Data for analysis:

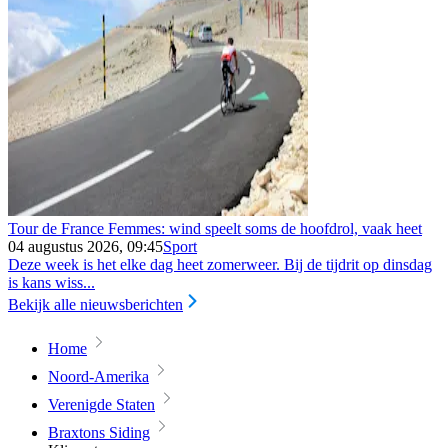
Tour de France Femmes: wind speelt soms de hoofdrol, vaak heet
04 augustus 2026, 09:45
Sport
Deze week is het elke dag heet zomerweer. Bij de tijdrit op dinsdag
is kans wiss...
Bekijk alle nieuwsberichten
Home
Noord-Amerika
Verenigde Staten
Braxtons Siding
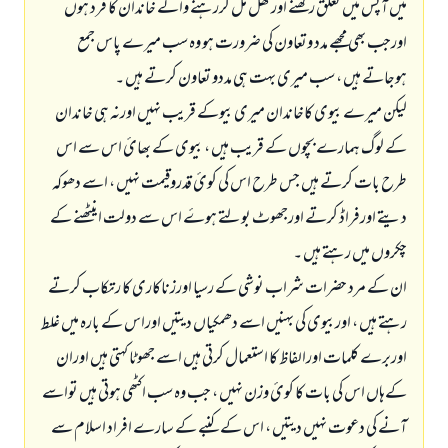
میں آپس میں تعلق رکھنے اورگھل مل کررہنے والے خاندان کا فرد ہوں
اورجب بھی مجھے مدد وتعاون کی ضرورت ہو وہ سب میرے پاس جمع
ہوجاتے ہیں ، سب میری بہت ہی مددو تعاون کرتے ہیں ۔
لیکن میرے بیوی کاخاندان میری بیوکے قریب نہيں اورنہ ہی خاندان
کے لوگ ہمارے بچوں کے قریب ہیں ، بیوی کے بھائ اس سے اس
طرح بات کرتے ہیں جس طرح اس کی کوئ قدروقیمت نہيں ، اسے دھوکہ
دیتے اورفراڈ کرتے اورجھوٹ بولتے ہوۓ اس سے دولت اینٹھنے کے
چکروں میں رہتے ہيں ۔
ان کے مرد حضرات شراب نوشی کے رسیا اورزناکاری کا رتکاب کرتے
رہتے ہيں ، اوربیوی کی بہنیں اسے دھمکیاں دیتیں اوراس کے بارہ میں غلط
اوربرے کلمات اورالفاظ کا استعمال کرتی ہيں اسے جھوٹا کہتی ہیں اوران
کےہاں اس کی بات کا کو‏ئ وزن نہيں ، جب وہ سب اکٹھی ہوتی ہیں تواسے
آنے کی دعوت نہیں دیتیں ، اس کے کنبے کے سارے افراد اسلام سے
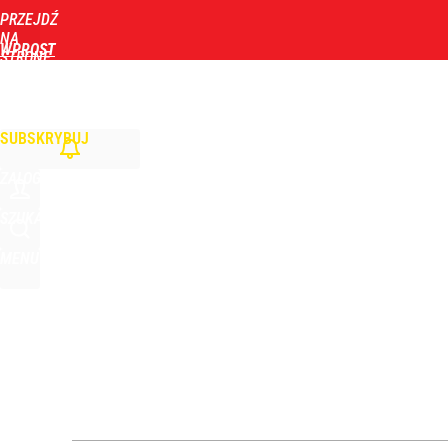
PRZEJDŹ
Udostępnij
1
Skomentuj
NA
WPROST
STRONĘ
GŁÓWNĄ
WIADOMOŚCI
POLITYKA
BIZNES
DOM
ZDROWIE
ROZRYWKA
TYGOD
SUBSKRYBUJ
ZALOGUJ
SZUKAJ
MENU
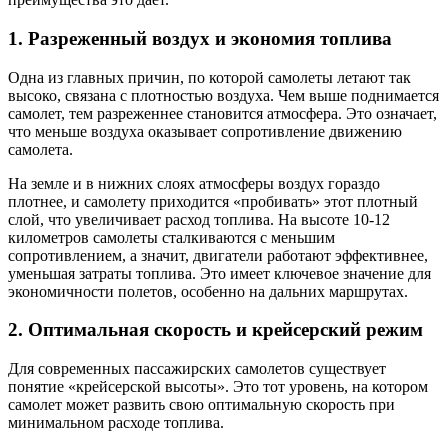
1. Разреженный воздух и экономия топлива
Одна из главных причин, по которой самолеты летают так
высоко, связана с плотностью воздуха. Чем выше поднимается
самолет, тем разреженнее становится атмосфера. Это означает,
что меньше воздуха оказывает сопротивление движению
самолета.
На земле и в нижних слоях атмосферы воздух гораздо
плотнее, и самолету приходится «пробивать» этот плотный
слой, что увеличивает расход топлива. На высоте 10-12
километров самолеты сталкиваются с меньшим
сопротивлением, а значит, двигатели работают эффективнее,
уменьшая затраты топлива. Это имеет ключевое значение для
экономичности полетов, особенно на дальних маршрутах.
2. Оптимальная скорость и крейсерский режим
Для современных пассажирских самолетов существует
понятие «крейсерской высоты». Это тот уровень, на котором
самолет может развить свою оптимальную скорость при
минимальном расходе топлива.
--
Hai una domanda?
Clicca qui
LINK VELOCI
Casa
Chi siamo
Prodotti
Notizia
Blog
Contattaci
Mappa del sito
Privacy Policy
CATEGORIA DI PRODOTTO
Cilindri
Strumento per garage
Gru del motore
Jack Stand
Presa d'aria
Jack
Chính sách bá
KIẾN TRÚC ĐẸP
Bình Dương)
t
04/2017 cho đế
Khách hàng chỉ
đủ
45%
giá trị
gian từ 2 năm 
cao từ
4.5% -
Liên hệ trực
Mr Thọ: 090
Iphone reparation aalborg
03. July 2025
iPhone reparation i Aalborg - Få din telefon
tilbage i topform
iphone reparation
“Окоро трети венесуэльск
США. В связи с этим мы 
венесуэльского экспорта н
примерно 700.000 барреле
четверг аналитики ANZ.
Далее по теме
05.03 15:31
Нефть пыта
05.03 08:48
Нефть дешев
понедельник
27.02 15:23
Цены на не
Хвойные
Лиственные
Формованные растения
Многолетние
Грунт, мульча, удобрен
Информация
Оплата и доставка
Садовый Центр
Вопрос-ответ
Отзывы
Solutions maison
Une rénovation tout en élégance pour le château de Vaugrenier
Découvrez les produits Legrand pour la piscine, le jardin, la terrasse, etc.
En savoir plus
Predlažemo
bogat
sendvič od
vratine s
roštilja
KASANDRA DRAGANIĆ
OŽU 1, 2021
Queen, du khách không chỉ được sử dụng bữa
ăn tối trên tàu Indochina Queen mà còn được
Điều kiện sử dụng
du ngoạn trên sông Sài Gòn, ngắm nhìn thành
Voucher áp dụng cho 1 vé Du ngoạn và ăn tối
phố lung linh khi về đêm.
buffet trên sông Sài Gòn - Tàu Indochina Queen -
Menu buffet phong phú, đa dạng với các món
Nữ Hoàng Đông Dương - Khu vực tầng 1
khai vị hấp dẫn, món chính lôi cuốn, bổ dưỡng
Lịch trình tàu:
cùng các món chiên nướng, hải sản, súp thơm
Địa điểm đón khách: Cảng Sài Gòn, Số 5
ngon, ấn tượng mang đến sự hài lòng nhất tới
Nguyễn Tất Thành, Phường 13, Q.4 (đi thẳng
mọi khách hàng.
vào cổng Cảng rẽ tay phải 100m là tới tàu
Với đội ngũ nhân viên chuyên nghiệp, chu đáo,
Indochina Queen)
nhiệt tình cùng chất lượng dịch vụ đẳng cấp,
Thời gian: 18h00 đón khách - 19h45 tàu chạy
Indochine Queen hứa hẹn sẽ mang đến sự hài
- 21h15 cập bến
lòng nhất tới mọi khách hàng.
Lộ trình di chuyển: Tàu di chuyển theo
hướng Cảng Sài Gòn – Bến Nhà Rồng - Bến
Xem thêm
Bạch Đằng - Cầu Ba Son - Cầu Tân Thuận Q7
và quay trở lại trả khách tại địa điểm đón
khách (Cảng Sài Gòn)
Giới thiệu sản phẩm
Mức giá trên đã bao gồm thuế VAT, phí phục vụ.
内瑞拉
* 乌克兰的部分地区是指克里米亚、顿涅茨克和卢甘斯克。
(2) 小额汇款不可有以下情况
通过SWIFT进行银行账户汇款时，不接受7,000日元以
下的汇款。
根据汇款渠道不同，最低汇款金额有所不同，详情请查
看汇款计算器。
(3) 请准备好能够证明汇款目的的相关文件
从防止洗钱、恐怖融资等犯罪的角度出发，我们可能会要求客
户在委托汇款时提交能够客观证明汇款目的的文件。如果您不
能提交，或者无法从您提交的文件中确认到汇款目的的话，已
--
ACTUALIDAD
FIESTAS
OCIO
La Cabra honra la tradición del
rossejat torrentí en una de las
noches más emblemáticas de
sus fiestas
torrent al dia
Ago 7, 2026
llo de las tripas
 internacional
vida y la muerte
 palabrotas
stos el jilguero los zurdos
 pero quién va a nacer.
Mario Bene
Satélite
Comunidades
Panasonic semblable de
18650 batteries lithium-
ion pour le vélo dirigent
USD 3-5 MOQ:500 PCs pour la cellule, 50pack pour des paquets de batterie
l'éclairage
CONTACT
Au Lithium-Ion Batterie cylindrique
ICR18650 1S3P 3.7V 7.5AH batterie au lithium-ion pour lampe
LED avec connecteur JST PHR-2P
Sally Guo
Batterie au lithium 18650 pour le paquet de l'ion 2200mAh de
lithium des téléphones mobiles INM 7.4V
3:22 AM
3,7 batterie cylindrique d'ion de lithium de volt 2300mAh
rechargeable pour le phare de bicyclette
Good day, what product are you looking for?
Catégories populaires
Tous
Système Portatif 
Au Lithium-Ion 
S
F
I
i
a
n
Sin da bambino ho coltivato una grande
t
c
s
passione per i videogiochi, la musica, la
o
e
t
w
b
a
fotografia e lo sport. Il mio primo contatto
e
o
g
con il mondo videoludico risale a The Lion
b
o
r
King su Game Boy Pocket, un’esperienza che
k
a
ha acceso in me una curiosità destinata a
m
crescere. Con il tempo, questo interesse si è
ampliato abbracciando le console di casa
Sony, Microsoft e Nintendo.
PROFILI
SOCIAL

Task instructions: Where the listing above reaches the line that contains "Menu buffet phong phú, đa dạng với các món", start retyping, and finish with the line that contains "能提交，或者无法从您提交的文件中确认到汇款目的的话，已"; reproduce those lines exactly and no others.

Exercise solution:
Menu buffet phong phú, đa dạng với các món
Nữ Hoàng Đông Dương - Khu vực tầng 1
khai vị hấp dẫn, món chính lôi cuốn, bổ dưỡng
Lịch trình tàu:
cùng các món chiên nướng, hải sản, súp thơm
Địa điểm đón khách: Cảng Sài Gòn, Số 5
ngon, ấn tượng mang đến sự hài lòng nhất tới
Nguyễn Tất Thành, Phường 13, Q.4 (đi thẳng
mọi khách hàng.
vào cổng Cảng rẽ tay phải 100m là tới tàu
Với đội ngũ nhân viên chuyên nghiệp, chu đáo,
Indochina Queen)
nhiệt tình cùng chất lượng dịch vụ đẳng cấp,
Thời gian: 18h00 đón khách - 19h45 tàu chạy
Indochine Queen hứa hẹn sẽ mang đến sự hài
- 21h15 cập bến
lòng nhất tới mọi khách hàng.
Lộ trình di chuyển: Tàu di chuyển theo
hướng Cảng Sài Gòn – Bến Nhà Rồng - Bến
Xem thêm
Bạch Đằng - Cầu Ba Son - Cầu Tân Thuận Q7
và quay trở lại trả khách tại địa điểm đón
khách (Cảng Sài Gòn)
Giới thiệu sản phẩm
Mức giá trên đã bao gồm thuế VAT, phí phục vụ.
内瑞拉
* 乌克兰的部分地区是指克里米亚、顿涅茨克和卢甘斯克。
(2) 小额汇款不可有以下情况
通过SWIFT进行银行账户汇款时，不接受7,000日元以
下的汇款。
根据汇款渠道不同，最低汇款金额有所不同，详情请查
看汇款计算器。
(3) 请准备好能够证明汇款目的的相关文件
从防止洗钱、恐怖融资等犯罪的角度出发，我们可能会要求客
户在委托汇款时提交能够客观证明汇款目的的文件。如果您不
能提交，或者无法从您提交的文件中确认到汇款目的的话，已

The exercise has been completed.